Text for analysis
---
Short answer, no. But before you jump to the bottom of the comments section, citing sites or organisations that use it, it’s necessary to understand what enterprise means in this context. It’s not “nobody uses it” – the Lift web framework is used by a number of high-profile companies, and Twitter uses Scala for some of its back end services. But Twitter isn’t really an enterprise user; it’s more of a popular start-up. Enterprise organisations are those with tens of thousands of employees, with an average of 1.5 computers for every employee. In short, these are organisations which have many internal applications, often developed by hundreds of developers over a multi-year period, and which then stay around in the organisation for many years to come. For this reason, amongst others, rates amongst COBOL developers can exceed Java developers; after all, Universities are spewing out Java developers with “Hello World” experience by the truckload, but COBOL developers are growing fewer each day …
But I digress; this isn’t about COBOL or Java, but Scala, and whether it’s suitable for enterprise organisations. The answer is still a firm no, and unfortunately, it doesn’t look like it’s going to change any time soon, either. But before we go into the whys and wherefores, it’s important to understand that the key thing about both COBOL and Java is that they are stable. They don’t change that much, and if they do, it’s usually a gradual evolution rather than a big bang change.
Java, of course, hasn’t changed much since the late 90s in terms of the underlying language. Yes, we had the hassle of Generics (Done Badly), but that was more of a source-level change; unfortunately, it was done badly in a way that necessitated bytecode level changes as well. That’s a real shame, because whilst the bytecode format actually has a number of extensible avenues, the generics implementation didn’t really support it well; which meant 1.5 apps didn’t run on 1.4 VMs. This has, until recently, still been an issue; in fact, as recently as last year, applications were being moved off of 1.3 VMs. In fact, only recently there has been discussions about back-porting the Eclipse XSLT support for Java systems as old as 1.4 – although since 1.4 is now EOL, we may finally see the end of that particular headache in the Java world. (Java 1.5 EOL is only a couple of months away …)
If you are still having difficulty in understanding why everyone is not on the latest and greatest 1.6u17p1z3x5 JVM from Sun, then you do not work at an enterprise company. It’s as simple as that. Anyway, back to Scala … With Scala 2.8 around the corner, you’d think that it would have reached a level of stability suitable for use in large-scale organisations, or at least, that it wouldn’t have been significantly different from the previous version, 2.7.
As an aside OSGi goes to great lengths to define the purpose of version numbers, so that you know what you’re getting:
- major – incompatible changes
- minor – new features but which are backwardly compatible if you don’t use them
- micro – bug fixes but with equivalent APIs
By this system, you generally know that a 1.0 system is compatible with a 1.1 system, but that it probably isn’t with a 2.0 system. Java, the mother of all screwed up version numbering systems, has pretty much defined the version number as 1.major.minor.bugfix. This is mostly useless, and even though the versions of Java have evolved over time, arguably the difference between Java 1.4 and Java 1.5 should have triggered a change to Java 2.0 (except the Sun marketeers kind of shot that idea in the head with the Java2 days of 1.2, which is why they’re always stuck with a lonely 1 at the front). Sadly, Oracle is the bastard love-child of the version number madness; the current JDBC driver for Oracle 10g is 184.108.40.206.0 … so Java is only likely to get worse, rather than better.
---
Apply what you read
[A] Return everything in the article on Scala in the enterprise above, from "Java, of course, hasn’t" down to "months away …)".
[B] Answer these questions about the article on Scala in the enterprise:
(i) Which web framework does the article say is used by a number of high-profile companies?
(ii) How many computers per employee, on average, does the article attribute to enterprise organisations?
(iii) Under the OSGi versioning scheme, what does a change in the micro number indicate?
[C] Write the next part of the article on Scala in the enterprise, picking up after its final sentence.

Dataset
---
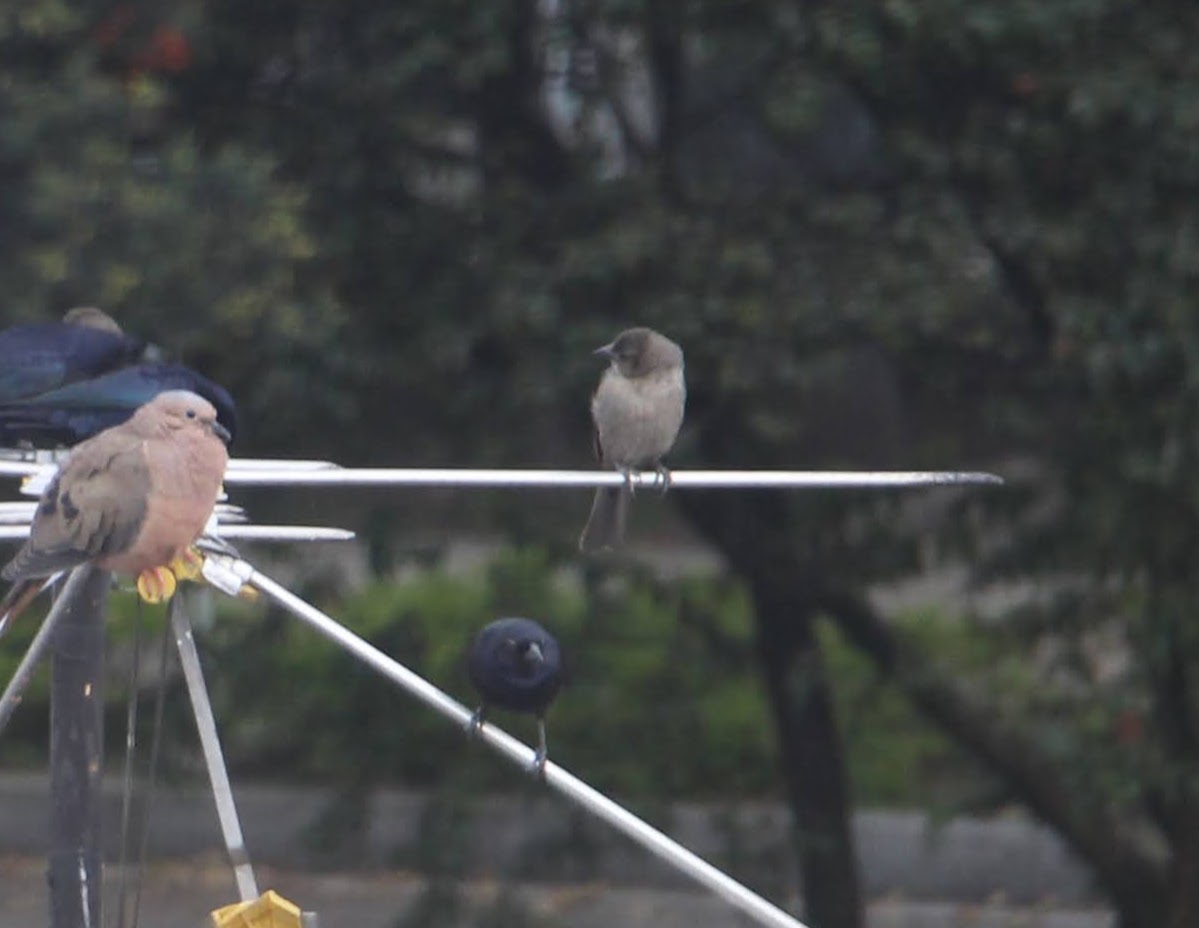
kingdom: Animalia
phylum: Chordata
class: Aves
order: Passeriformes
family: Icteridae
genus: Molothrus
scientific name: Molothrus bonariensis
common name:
---
Answers to the exercises
[A]
Java, of course, hasn’t changed much since the late 90s in terms of the underlying language. Yes, we had the hassle of Generics (Done Badly), but that was more of a source-level change; unfortunately, it was done badly in a way that necessitated bytecode level changes as well. That’s a real shame, because whilst the bytecode format actually has a number of extensible avenues, the generics implementation didn’t really support it well; which meant 1.5 apps didn’t run on 1.4 VMs. This has, until recently, still been an issue; in fact, as recently as last year, applications were being moved off of 1.3 VMs. In fact, only recently there has been discussions about back-porting the Eclipse XSLT support for Java systems as old as 1.4 – although since 1.4 is now EOL, we may finally see the end of that particular headache in the Java world. (Java 1.5 EOL is only a couple of months away …)

[B]
(i) Lift
(ii) 1.5
(iii) Bug fixes with equivalent APIs

[C]
Scala has had a number of changes over the years. Actors, Java-Generics support, and most recently continuations have all come into the language. And each time, they’ve resulted in a backwards compatibility break. From the 2.8 preview notes:
The 2.8 version will also drop most operations that were deprecated in earlier versions, and will no longer support the old version 1.4 of the Java Virtual Machine. The class file format and compilation internals will be changed to some degree, so that programs compiled under 2.8 will not be compatible with binaries compiled earlier. Source compatibility should be by and large assured, however.
This isn’t the first time it’s happened, either. Back in 2.7, there were minor language changes, including the support for Java Generics, that meant binary compatibility with previous versions was lost. And previously, actor-based code compiled with 2.5 had issues running on 2.6. So each of these changes, whilst broadly similar from a source perspective, can have different runtime requirements that mean recompilation is necessary with each new Scala version.
Arguably, one of the reasons for Java’s success is the ability to take any binary, even written as far back as Java 1.0, and be able to run that on a new version of the JVM. Indeed, it’s tantamount to the quality of library produces like XML parsers and other such generic tools that they invest such backward compatible changes to ensure that they don’t rely on any new features (such as eschewing
java.lang.String#split, which is only available on Java 1.5 onwards). This is one of the main reasons why Java libraries – and by extension, Java systems that use them – are available and so widely used.
Now, consider Scala. Given that each binary is basically only compatible with the version that compiled it, where do we see Scala libraries going? Well, Scala has already missed out on the concept of modularity; like Java, they have their own
rt.jar (except it’s called
scala-library.jar) and basically that is the One True System that can never be changed. We’ve even gone the wrong way; whereas before the Actors library (arguably one of the success stories of the Scala ecosystem) was distributed in its own module (
scala-actors.jar) but that got folded into the main Über library back in version 2.5.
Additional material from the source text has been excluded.